Désertification du centre ville, spéculation immobilière, disparition des commerces du quotidien.... Le développement des plateformes de réservation en ligne est vu par beaucoup d'habitants comme la cause de la dégradation de leur qualité de vie.
Car avec 636 nuitées pour 100 habitants, Saint-Malo était en 2019 la championne de France des locations courte durée devant Bordeaux (239), d'après une étude commandée par la mairie.
En juin dernier, la municipalité a donc voté une nouvelle réglementation imposant de nouvelles règles drastiques, avec notamment l'instauration de quotas par quartiers. Dans la vieille ville fortifiée, seuls 12,5% des logements peuvent ainsi être loués en meublés touristiques pour des courtes durées, et 7,5% dans le secteur littoral. Les quotas sont de 1% et 3% dans les deux autres secteurs de la ville.
"A notre connaissance, c'est la réglementation la plus restrictive" de France, estime l'avocat Simon Guirriec. "Il faut être une personne physique, avoir un seul logement à louer et avoir été là avant les quotas", énumère-t-il.

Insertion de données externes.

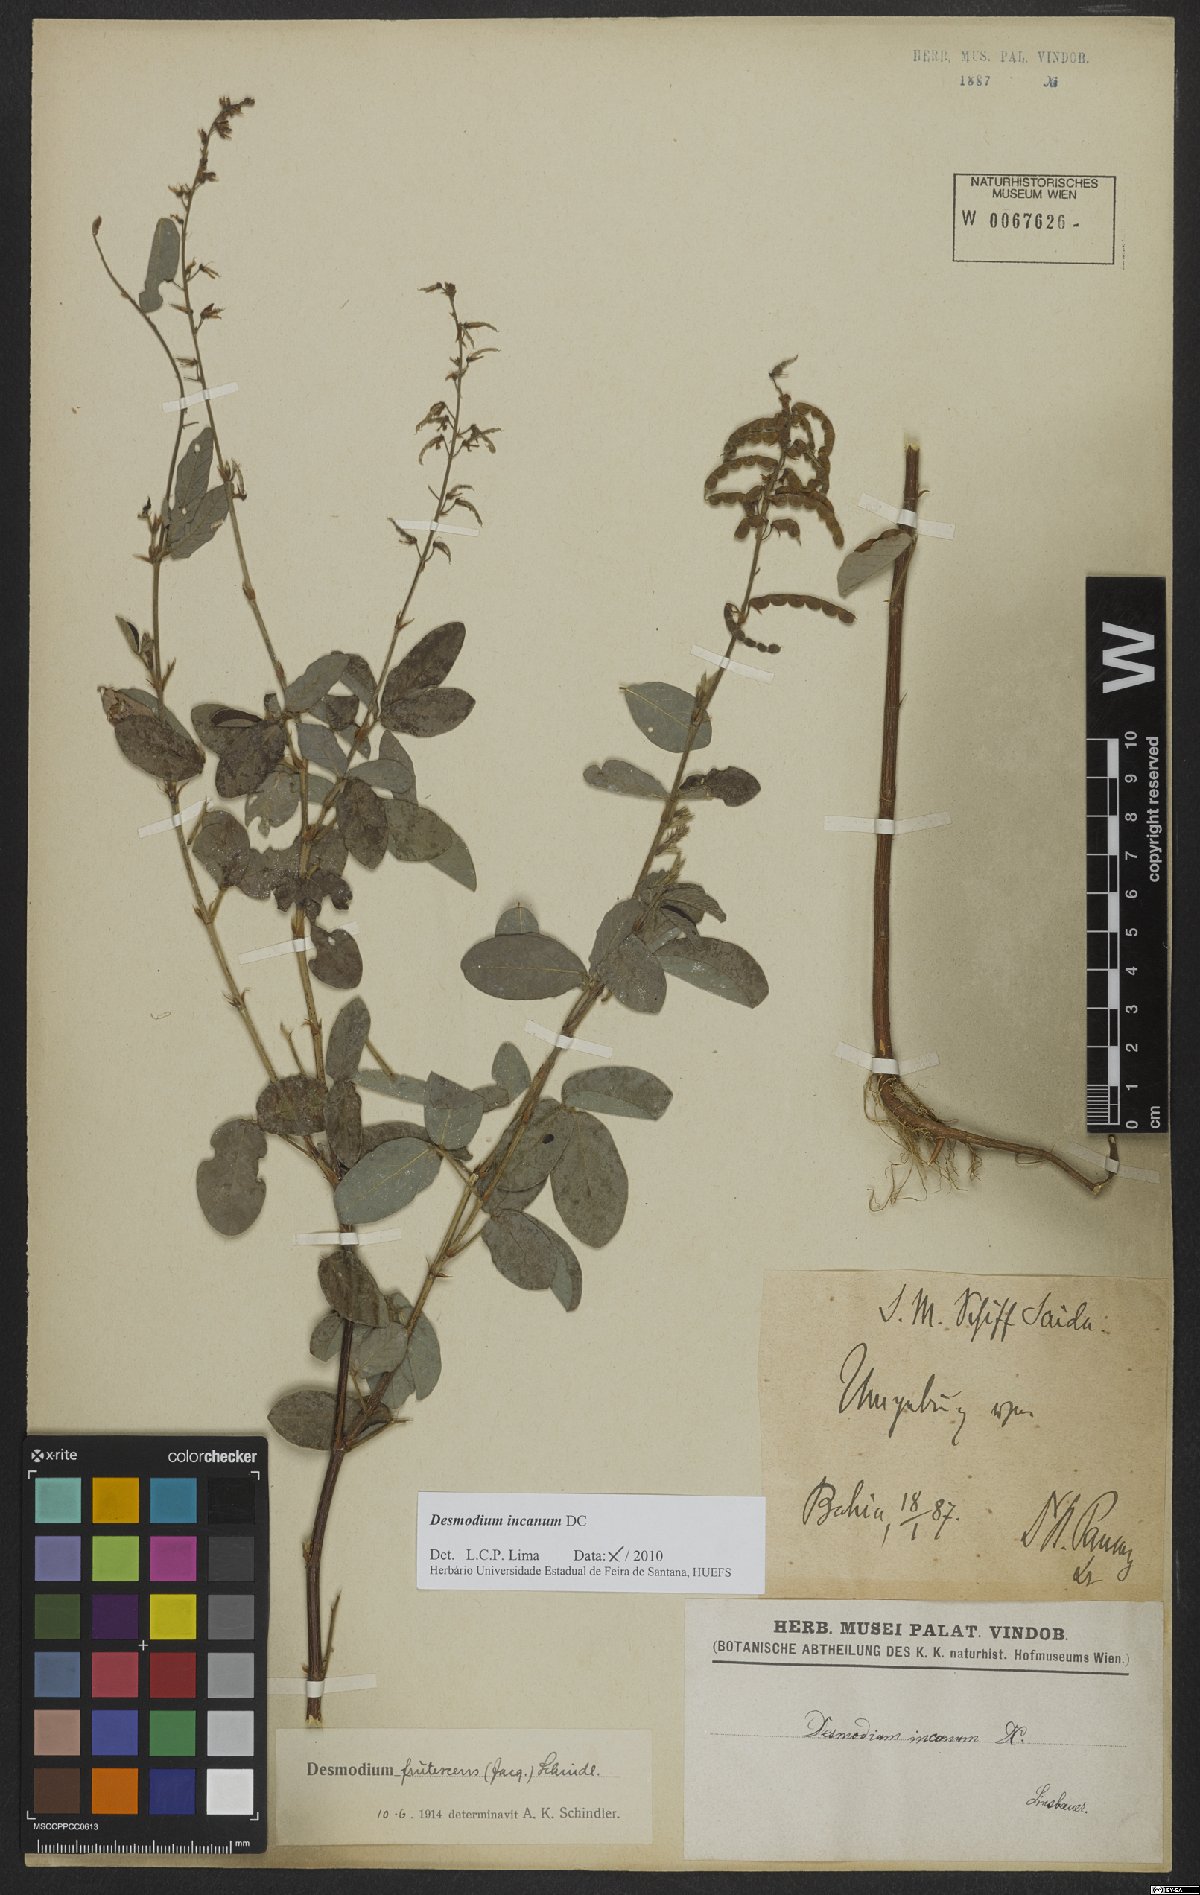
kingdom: Plantae
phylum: Tracheophyta
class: Magnoliopsida
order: Fabales
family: Fabaceae
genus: Desmodium
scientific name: Desmodium incanum
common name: Tickclover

Avec son confrère Antoine Vaz, Me Guirriec a attaqué la réglementation malouine devant le tribunal administratif de Rennes, au nom d'une dizaine de propriétaires. "Les requérants ne sont pas des va-t-en guerre, ils sont conscients qu'une réglementation est nécessaire. Ils ne souhaitent qu'une chose, c'est être entendus", assure-t-il.
"C'est à qui va réglementer le plus"
Lors du dernier conseil municipal, fin février, le maire a précisé que 1.604 logements avaient été autorisés à la location à courte durée et 343 recalés, les quotas étant dépassés dans la plupart des quartiers de Saint-Malo. "L'objectif, c'est de remettre des logements sur le marché", explique le maire.
Une avancée saluée par le collectif "Saint Malo, j'y vis, j'y reste", en pointe sur le sujet.
"La bulle Airbnb est en train d'éclater", se réjouit Franck Rolland, porte-parole du collectif. "Quand on a commencé à se mobiliser sur le sujet, on nous disait qu'on ne pouvait rien faire contre une multinationale basée en Californie. Des outils existent: c'est une bonne nouvelle".
A tel point que d'autres communes lorgnent vers Saint-Malo avec intérêt. Ainsi, à l'autre bout de la baie du Mont-Saint-Michel, Granville (Manche) aimerait suivre l'exemple malouin.
"On a une situation alarmante avec un marché immobilier extrêmement tendu et des prix qui s'envolent", explique Gilles Ménard, maire (divers gauche) de Granville. "Les locaux n'arrivent plus à se loger. On perd des habitants à cause de l'immobilier et les effectifs des écoles baissent car il y a moins de jeunes".
La municipalité est en train de constituer un dossier pour être reconnue "en zone tendue" par la préfecture, ce qui lui permettrait d'imposer des quotas dans certains quartiers.
Colmar, Bayonne, Biarritz, Honfleur... Après les grandes métropoles, de plus en plus de villes petites ou moyennes ont adopté de nouvelles règles pour contenir la vague Airbnb.
"C'est à qui va réglementer le plus", se désole Dominique Debuire, président de l'Union Nationale pour la Promotion de la Location de Vacances (UNPLV), qui défend les plateformes.
"L'erreur, c'est de penser que tout va être remis à la location à l'année. C'est faux", affirme-t-il, en assurant que les propriétaires se contenteront de garder leur logement comme résidence secondaire.
"On sent un frémissement", rétorque M. Lurton, qui juge que d'autres communes imiteront Saint-Malo si la justice donne raison à la cité corsaire.